At various intersections they would shake or turn the Ogoh Ogoh, sometimes backing them down another street just to trick the evil spirits. Some of the sculptures were so large that people had to use sticks to lift the power lines so the monsters could pass.
The procession takes a meandering route through town accompanied by lots of noise and fireworks before the sculptures are all set on fire, eradicating any evil influences on life. Though I wasn’t mobile enough to go the whole route, we continued to hear the sounds of fireworks for hours.

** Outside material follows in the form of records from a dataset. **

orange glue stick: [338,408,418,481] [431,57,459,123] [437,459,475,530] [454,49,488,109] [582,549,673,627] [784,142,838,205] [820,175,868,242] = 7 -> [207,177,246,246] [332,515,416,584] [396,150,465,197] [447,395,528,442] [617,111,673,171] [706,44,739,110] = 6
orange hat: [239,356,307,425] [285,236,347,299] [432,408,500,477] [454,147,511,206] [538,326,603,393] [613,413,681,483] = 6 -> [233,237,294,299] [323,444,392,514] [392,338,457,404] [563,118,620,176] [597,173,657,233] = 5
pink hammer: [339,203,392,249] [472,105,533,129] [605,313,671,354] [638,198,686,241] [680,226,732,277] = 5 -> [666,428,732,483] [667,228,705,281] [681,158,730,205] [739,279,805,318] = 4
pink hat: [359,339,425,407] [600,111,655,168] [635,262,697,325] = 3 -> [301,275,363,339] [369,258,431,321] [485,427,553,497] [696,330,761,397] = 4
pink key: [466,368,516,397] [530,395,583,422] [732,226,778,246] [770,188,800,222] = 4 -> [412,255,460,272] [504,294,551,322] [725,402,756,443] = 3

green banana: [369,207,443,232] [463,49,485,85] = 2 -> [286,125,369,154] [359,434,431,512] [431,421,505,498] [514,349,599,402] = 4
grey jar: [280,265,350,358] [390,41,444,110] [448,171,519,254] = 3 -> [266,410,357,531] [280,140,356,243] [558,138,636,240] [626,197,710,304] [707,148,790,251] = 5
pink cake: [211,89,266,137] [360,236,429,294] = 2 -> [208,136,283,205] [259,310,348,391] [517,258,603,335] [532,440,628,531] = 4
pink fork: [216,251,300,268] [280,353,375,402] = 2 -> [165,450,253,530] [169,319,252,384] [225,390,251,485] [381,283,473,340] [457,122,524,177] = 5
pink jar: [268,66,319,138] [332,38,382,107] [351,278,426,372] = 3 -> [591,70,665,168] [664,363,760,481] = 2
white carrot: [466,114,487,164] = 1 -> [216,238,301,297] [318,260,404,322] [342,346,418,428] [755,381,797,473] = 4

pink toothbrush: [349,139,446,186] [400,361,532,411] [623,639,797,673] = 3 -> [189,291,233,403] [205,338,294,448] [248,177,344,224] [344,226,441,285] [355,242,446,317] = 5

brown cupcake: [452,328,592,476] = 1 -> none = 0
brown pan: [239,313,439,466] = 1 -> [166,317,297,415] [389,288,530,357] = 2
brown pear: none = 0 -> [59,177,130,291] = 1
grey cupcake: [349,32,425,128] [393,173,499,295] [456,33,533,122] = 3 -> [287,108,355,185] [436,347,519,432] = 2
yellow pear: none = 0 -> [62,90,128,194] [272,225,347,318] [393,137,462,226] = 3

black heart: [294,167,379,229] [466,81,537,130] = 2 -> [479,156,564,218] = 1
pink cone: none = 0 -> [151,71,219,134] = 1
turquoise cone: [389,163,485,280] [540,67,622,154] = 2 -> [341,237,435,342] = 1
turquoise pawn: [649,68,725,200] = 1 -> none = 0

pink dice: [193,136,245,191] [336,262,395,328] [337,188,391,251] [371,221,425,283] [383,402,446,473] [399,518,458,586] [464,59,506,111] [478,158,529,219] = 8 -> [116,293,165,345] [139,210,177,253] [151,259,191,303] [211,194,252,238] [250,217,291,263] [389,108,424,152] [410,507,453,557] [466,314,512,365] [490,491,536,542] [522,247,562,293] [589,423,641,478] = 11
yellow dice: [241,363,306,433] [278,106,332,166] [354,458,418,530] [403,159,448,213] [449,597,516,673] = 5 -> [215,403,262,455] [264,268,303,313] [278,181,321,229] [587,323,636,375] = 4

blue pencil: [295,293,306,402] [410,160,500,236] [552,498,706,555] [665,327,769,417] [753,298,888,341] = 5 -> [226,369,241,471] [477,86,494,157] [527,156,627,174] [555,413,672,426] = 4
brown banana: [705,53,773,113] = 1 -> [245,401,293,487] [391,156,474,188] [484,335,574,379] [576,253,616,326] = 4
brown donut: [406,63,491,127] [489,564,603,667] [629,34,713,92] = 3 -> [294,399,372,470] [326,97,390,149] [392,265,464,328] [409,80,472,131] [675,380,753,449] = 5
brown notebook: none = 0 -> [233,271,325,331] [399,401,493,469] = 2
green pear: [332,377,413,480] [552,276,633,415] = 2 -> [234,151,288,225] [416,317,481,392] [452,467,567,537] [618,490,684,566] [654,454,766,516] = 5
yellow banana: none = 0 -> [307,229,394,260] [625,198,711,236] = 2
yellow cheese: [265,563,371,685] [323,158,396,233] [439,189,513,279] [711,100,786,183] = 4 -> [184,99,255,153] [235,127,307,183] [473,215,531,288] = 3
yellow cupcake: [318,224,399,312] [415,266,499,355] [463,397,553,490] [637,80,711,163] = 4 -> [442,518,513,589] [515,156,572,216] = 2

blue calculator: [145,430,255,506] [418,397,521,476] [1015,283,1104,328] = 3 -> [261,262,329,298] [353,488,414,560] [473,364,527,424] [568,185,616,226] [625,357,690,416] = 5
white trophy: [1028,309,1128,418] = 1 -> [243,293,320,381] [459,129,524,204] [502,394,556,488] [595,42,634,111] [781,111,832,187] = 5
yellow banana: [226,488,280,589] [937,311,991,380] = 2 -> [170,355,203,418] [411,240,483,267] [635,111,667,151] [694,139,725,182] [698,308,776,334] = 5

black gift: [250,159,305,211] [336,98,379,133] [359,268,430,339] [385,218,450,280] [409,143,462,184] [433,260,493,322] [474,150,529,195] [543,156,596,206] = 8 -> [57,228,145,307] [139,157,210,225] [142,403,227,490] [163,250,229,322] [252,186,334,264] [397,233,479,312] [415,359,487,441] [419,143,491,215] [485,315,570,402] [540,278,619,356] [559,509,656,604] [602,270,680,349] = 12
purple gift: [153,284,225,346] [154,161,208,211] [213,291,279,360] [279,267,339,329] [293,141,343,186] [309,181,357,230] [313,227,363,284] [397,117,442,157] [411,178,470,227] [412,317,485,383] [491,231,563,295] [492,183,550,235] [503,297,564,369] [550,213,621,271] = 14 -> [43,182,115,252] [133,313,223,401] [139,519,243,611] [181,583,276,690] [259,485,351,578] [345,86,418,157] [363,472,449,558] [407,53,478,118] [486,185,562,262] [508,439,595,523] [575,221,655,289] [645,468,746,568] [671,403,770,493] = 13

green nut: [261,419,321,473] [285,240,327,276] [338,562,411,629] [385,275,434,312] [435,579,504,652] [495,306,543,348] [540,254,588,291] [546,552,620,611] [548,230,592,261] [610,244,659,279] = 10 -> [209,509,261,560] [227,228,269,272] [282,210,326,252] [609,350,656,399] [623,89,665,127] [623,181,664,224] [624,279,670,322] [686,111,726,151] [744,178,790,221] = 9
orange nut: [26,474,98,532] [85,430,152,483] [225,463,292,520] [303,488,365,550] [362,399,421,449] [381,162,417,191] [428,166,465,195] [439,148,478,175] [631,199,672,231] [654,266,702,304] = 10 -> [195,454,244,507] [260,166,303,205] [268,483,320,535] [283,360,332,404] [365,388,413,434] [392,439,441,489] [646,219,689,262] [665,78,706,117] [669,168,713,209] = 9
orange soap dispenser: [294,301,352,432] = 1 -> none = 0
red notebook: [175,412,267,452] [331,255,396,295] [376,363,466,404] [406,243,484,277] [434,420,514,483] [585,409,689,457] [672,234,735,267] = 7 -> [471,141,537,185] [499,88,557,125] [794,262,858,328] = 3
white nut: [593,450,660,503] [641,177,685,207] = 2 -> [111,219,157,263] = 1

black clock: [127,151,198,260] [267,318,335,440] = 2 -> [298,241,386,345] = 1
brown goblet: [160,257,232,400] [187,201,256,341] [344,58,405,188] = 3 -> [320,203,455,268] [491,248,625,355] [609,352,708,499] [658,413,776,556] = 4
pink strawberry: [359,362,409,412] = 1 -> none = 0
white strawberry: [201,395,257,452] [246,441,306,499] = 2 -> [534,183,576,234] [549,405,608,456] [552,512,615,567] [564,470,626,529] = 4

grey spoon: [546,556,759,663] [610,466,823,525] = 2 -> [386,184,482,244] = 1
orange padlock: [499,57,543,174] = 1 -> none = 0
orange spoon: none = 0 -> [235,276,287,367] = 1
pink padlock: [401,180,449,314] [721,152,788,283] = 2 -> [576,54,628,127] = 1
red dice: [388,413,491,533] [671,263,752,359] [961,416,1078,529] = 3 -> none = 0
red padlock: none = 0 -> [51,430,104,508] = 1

The next day was Nyepi, or Silent Day. It is intended to be a day of self-reflection and an opportunity for nature to have a respite after 364 days of human pestering. Absolutely no one is allowed in the streets except for community police and ambulances. The strictest observers avoided eating, using electricity, working and traveling. (Yes, even the airport was closed.)
As foreigners, we were not required to participate but we were also not permitted to disturb our neighbours. This meant we could use electricity (and wifi), but needed to make sure the curtains were closed in our rooms at night so we wouldn’t cast light onto the surrounding houses. We were allowed to cook our own food, but obviously all cafes were closed. And while we did talk, it was certainly quieter than usual, despite having all residents together for the day.
It was a gorgeous, clear day and the town was blissfully peaceful – chickens and dogs were the dominant noisemakers. At night, the sky seemed like it was overflowing with stars since the town was so dark. It was a really nice break from all the noise and hustle of the normal days – I think it would be a great addition to all cultures, but it would really only work if everyone participated.
It’s been 10 days since the scooter wreck and I am a lot more mobile. I’m still moving slowly as the cut on my knee and the road rash on my ankle are still healing, but all the stitches have been removed and I am thrilled that I no longer have a bandage on my face.
Given that the cherry blossoms have started to bloom, we are going to head directly to Japan now. I am expecting it will be quite a shock to go from the small, lush town of Ubud to the modern metropolis of Tokyo, but I am excited to try and improve my Japanese, get a haircut, and hopefully get to enjoy the peak blooms of the sakura!